● **What the task requires**
Rewrite the lines running from the start of the material through the line holding "Symphony Talent launched a new module that", inclusive, putting "figure" in place of "diagram" and leaving everything else unchanged.
Material provided section start
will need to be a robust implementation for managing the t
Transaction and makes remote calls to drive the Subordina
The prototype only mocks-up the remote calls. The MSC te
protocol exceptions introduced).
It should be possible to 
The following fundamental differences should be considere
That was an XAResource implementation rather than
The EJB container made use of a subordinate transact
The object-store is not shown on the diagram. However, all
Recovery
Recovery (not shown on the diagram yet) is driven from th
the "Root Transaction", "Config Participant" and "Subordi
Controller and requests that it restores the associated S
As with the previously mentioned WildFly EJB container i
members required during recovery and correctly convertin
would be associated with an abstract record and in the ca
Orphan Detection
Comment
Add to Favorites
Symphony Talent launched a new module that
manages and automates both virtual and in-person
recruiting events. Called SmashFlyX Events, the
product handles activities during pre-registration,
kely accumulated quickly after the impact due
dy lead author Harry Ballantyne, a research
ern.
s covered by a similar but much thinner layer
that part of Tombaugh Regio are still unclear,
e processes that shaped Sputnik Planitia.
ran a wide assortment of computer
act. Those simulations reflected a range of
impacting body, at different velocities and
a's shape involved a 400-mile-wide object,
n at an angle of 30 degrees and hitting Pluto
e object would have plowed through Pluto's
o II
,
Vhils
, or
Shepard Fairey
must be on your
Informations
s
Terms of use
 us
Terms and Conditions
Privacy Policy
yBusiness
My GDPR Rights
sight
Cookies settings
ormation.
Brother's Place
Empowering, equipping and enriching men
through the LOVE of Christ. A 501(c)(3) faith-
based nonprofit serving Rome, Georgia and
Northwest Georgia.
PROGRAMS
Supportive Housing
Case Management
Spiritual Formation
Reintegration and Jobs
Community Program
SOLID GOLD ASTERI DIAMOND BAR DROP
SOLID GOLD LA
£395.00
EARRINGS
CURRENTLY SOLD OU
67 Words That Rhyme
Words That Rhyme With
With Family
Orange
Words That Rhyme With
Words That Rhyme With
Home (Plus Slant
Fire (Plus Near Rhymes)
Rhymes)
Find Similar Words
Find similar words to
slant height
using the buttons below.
Material provided section end
● **Task output**
will need to be a robust implementation for managing the t
Transaction and makes remote calls to drive the Subordina
The prototype only mocks-up the remote calls. The MSC te
protocol exceptions introduced).
It should be possible to 
The following fundamental differences should be considere
That was an XAResource implementation rather than
The EJB container made use of a subordinate transact
The object-store is not shown on the figure. However, all
Recovery
Recovery (not shown on the figure yet) is driven from th
the "Root Transaction", "Config Participant" and "Subordi
Controller and requests that it restores the associated S
As with the previously mentioned WildFly EJB container i
members required during recovery and correctly convertin
would be associated with an abstract record and in the ca
Orphan Detection
Comment
Add to Favorites
Symphony Talent launched a new module that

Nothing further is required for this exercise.